An earlier GOP motion condemning anti-Semitism was successfully attached to a House resolution barring U.S. involvement in the Yemeni civil war. That maneuver, which was backed by every Democrat, later caused parliamentary problems in the Senate and upended Democratic attempts to challenge President Donald Trump’s foreign policy.

During the closed-door meeting on Thursday, Pelosi said Democrats who vote for the Republicans’ motions are putting pressure on other vulnerable colleagues who would prefer to stick with the party.

“We are either a team or weren’t not, and we have to make that decision,” she said.

Pelosi told reporters afterward that she thinks Democrats should simply vote against the GOP motions, saying to do so otherwise gives Republicans “leverage.” But Pelosi also didn’t endorse the idea of changing House rules and nixing the procedural vote altogether as some lawmakers support.

“I’m a big believer in respecting the whole House and the rights of the minority to have their say,” Pelosi said at her weekly press conference. “I think we should just vote against all motions to recommit. It’s a procedural vote, it’s a ‘gotcha’ on the part of the opposition.”

But other members stood up in the meeting and challenged this view, without calling out Pelosi specifically.

Freshman Rep. Xochitl Torres Small (D-N.M.), who voted for the GOP motion on Wednesday, grew visibly emotional when speaking and pointedly said courage looks different to different people, according to two sources in the room.

Inside the meeting, Ocasio-Cortez said she has “a text chain with 200 activists in her district” that she’s in constant contact with on issues facing Democrats.

Ocasio-Cortez said she even considered voting against the background checks bill because of the Republican language on ICE, perhaps the most-hated federal agency on the left.

Ocasio-Cortez went up to the gallery after the vote to tell activists she “had to choose between immigrants and gun violence. Not because of Republicans, but because of Democrats,” said a source in the room.

“I think it is an extension of Trump’s tactics into the House and we cannot legitimatize it and we cannot allow for it and we cannot support it,” Ocasio-Cortez told reporters after the meeting.

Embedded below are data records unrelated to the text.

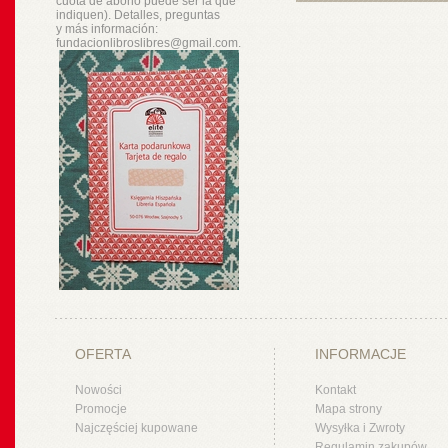
cuota de abono puede ser la que
indiquen). Detalles, preguntas
y
más
información:
fundacionlibroslibres@gmail.com.
OFERTA
INFORMACJE
Nowości
Kontakt
Promocje
Mapa strony
Najczęściej kupowane
Wysyłka i Zwroty
Regulamin zakupów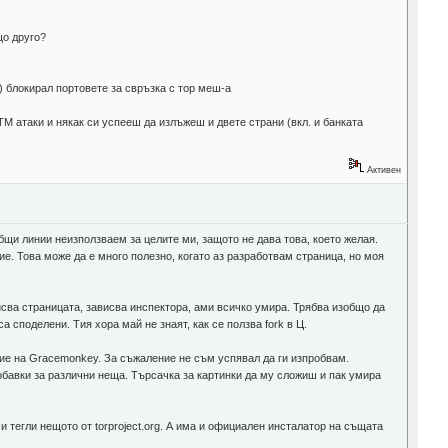
що друго?
) блокирал портовете за свръзка с тор меш-а
M атаки и някак си успееш да излъжеш и двете страни (вкл. и банката
Активен
бщи линии неизползваем за целите ми, защото не дава това, което желая.
ие. Това може да е много полезно, когато аз разработвам страница, но моя
исва страницата, зависва инспектора, ами всичко умира. Трябва изобщо да
 споделени. Тия хора май не знаят, как се ползва fork в Ц.
обие на Gracemonkey. За съжаление не съм успявал да ги изпробвам.
обавки за различни неща. Търсачка за картинки да му сложиш и пак умира
 тегли нещото от torproject.org. А има и официален инсталатор на същата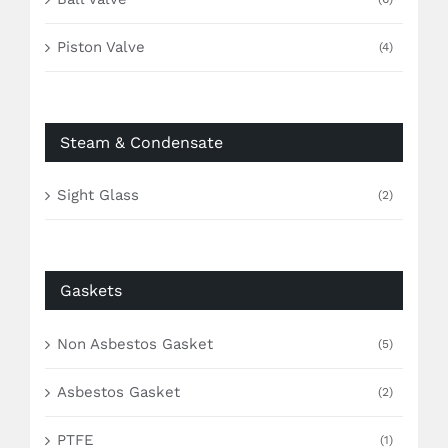
Piston Valve
(4)
Steam & Condensate
Sight Glass
(2)
Gaskets
Non Asbestos Gasket
(5)
Asbestos Gasket
(2)
PTFE
(1)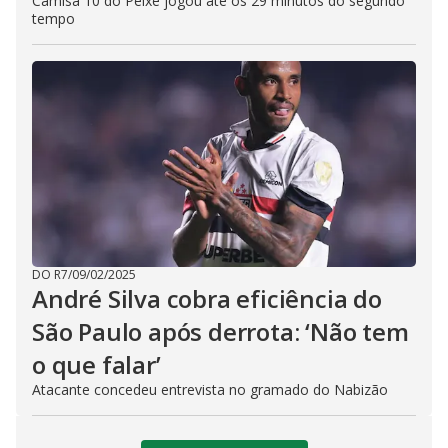
Camisa 10 do Peixe jogou até os 29 minutos do segundo
tempo
DO R7
/
09/02/2025
André Silva cobra eficiência do
São Paulo após derrota: ‘Não tem
o que falar’
Atacante concedeu entrevista no gramado do Nabizão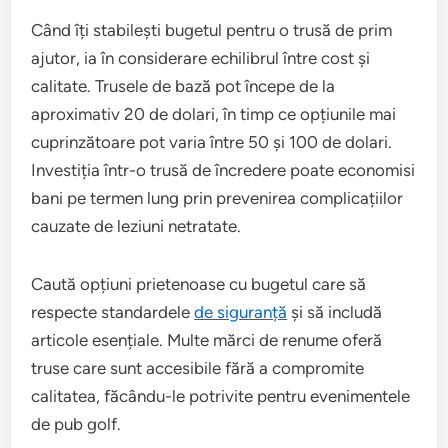
Când îți stabilești bugetul pentru o trusă de prim
ajutor, ia în considerare echilibrul între cost și
calitate. Trusele de bază pot începe de la
aproximativ 20 de dolari, în timp ce opțiunile mai
cuprinzătoare pot varia între 50 și 100 de dolari.
Investiția într-o trusă de încredere poate economisi
bani pe termen lung prin prevenirea complicațiilor
cauzate de leziuni netratate.
Caută opțiuni prietenoase cu bugetul care să
respecte standardele
de siguranță
și să includă
articole esențiale. Multe mărci de renume oferă
truse care sunt accesibile fără a compromite
calitatea, făcându-le potrivite pentru evenimentele
de pub golf.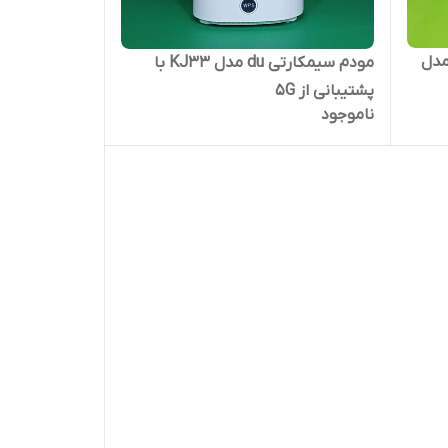
 تی) مدل
مودم سیمکارتی du مدل KJ33 با
پشتیبانی از 5G
ناموجود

Rep. Juan Vargas (D-Calif.) wants to get rid of the motion completely, telling a reporter “I think this motion to recommit is the dumbest thing I’ve ever seen.”

“I’ve had my mole for 57 years, it’s right there on my arm,” Vargas said, pointing to his elbow. “And it does no good either. It just sits there one day maybe becoming cancerous. … It’s the same thing with the MTR. There’s no good reason for it.”

Rules Committee Chairman Jim McGovern (D-Mass.) said party leaders would continue to review the issue in the coming weeks.

A senior Democratic aide aligned with the caucus’ moderate wing said it was completely hypocritical for progressives to complain about the tough vote they had to take Wednesday.